Une faute d’orthographe à la une de Causeur : j’ai longuement hésité entre le hara-kiri, le confinement à vie et l’autocritique publique. J’ai retenu cette dernière solution.

Voilà trois jours que ma première pensée, au réveil, est pour ce maudit « s » manquant : « Le gauchisme tendance rend possible tous les délires » – bien sûr, il fallait écrire « possibles ».

Comment avons-nous pu laisser passer une telle faute ? Je l’ignore. La fatigue et la presse ne justifient rien. Et que cela tombe sur la couverture où figurent trois penseurs rend la vexation encore plus cuisante.

Depuis deux jours, mes camarades m’envoient gentiment des « unes » de confrères comportant des fautes encore plus laides que la nôtre. Cela ne me console pas.

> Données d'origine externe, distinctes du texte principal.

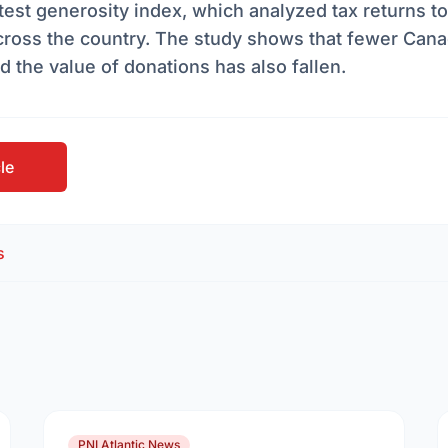
latest generosity index, which analyzed tax returns to
cross the country. The study shows that fewer Cana
d the value of donations has also fallen.
cle
s
PNI Atlantic News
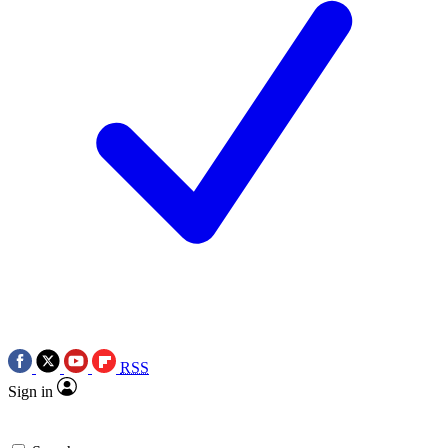
RSS
Sign in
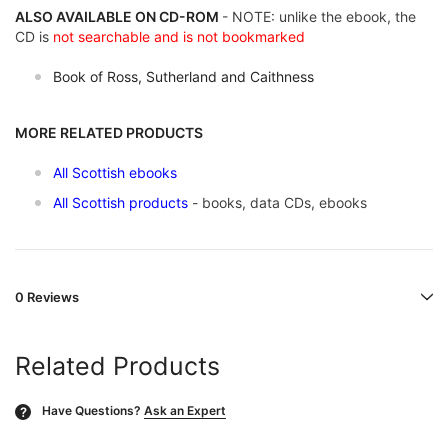
ALSO AVAILABLE ON CD-ROM
- NOTE: unlike the ebook, the
CD is
not searchable and is not bookmarked
Book of Ross, Sutherland and Caithness
MORE RELATED PRODUCTS
All Scottish ebooks
All Scottish products
- books, data CDs, ebooks
0 Reviews
Related Products
Have Questions?
Ask an Expert
?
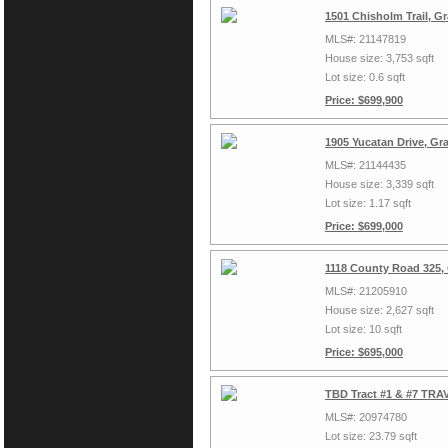
1501 Chisholm Trail, G
MLS#: 21147819
House size: 3,753 sqft
Lot size: 0.6 sqft
Price: $699,900
1905 Yucatan Drive, Gr
MLS#: 21144435
House size: 3,339 sqft
Lot size: 1.17 sqft
Price: $699,000
1118 County Road 325,
MLS#: 21205910
House size: 2,627 sqft
Lot size: 10 sqft
Price: $695,000
TBD Tract #1 & #7 TRAV
MLS#: 20974780
Lot size: 23.79 sqft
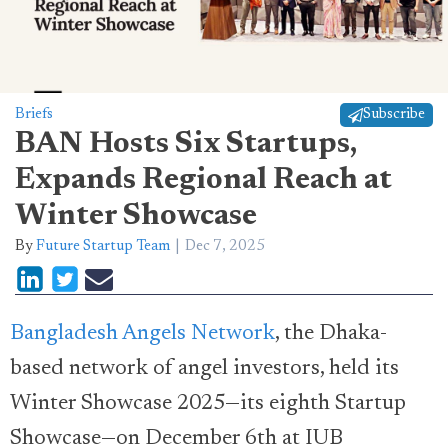
Briefs
Subscribe
BAN Hosts Six Startups,
Expands Regional Reach at
Winter Showcase
By
Future Startup Team
Dec 7, 2025
Bangladesh Angels Network
, the Dhaka-
based network of angel investors, held its
Winter Showcase 2025—its eighth Startup
Showcase—on December 6th at IUB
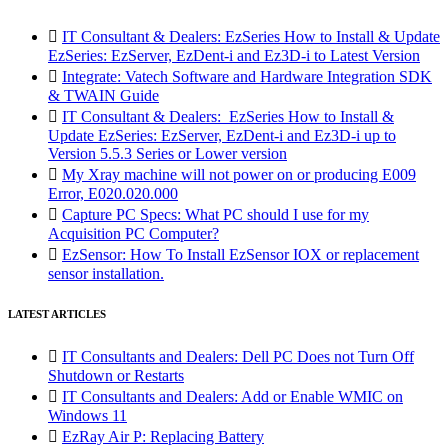

IT Consultant & Dealers: EzSeries How to Install & Update
EzSeries: EzServer, EzDent-i and Ez3D-i to Latest Version

Integrate: Vatech Software and Hardware Integration SDK
& TWAIN Guide

IT Consultant & Dealers: EzSeries How to Install &
Update EzSeries: EzServer, EzDent-i and Ez3D-i up to
Version 5.5.3 Series or Lower version

My Xray machine will not power on or producing E009
Error, E020.020.000

Capture PC Specs: What PC should I use for my
Acquisition PC Computer?

EzSensor: How To Install EzSensor IOX or replacement
sensor installation.
LATEST ARTICLES

IT Consultants and Dealers: Dell PC Does not Turn Off
Shutdown or Restarts

IT Consultants and Dealers: Add or Enable WMIC on
Windows 11

EzRay Air P: Replacing Battery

Nous nous employons tous à traquer les tournures fautives et autres lourdeurs de forme – qui sont toujours le reflet d’un défaut de la pensée. Notre correcteur Frédéric Baquet également (la justice exige que je précise qu’il n’a pas vu passer cette « une »). Bien sûr, la perfection n’est pas de ce monde et, tous les éditeurs le savent, le « zéro faute » presque hors d’atteinte. Cependant, d’une façon générale, nous avons l’immodestie de penser que Causeur est l’un des titres les mieux écrits de la presse. Du reste, on nous en fait souvent compliment. La mortification d’avoir failli est à la hauteur de ces gratifications.

Le contrat entre Causeur et ses lecteurs comporte le respect de notre belle langue. Je vous présente donc mes excuses, ainsi qu’à Michel Onfray, pour cette faute lamentable en « une ». C’était la première fois en douze ans. Ce sera la dernière.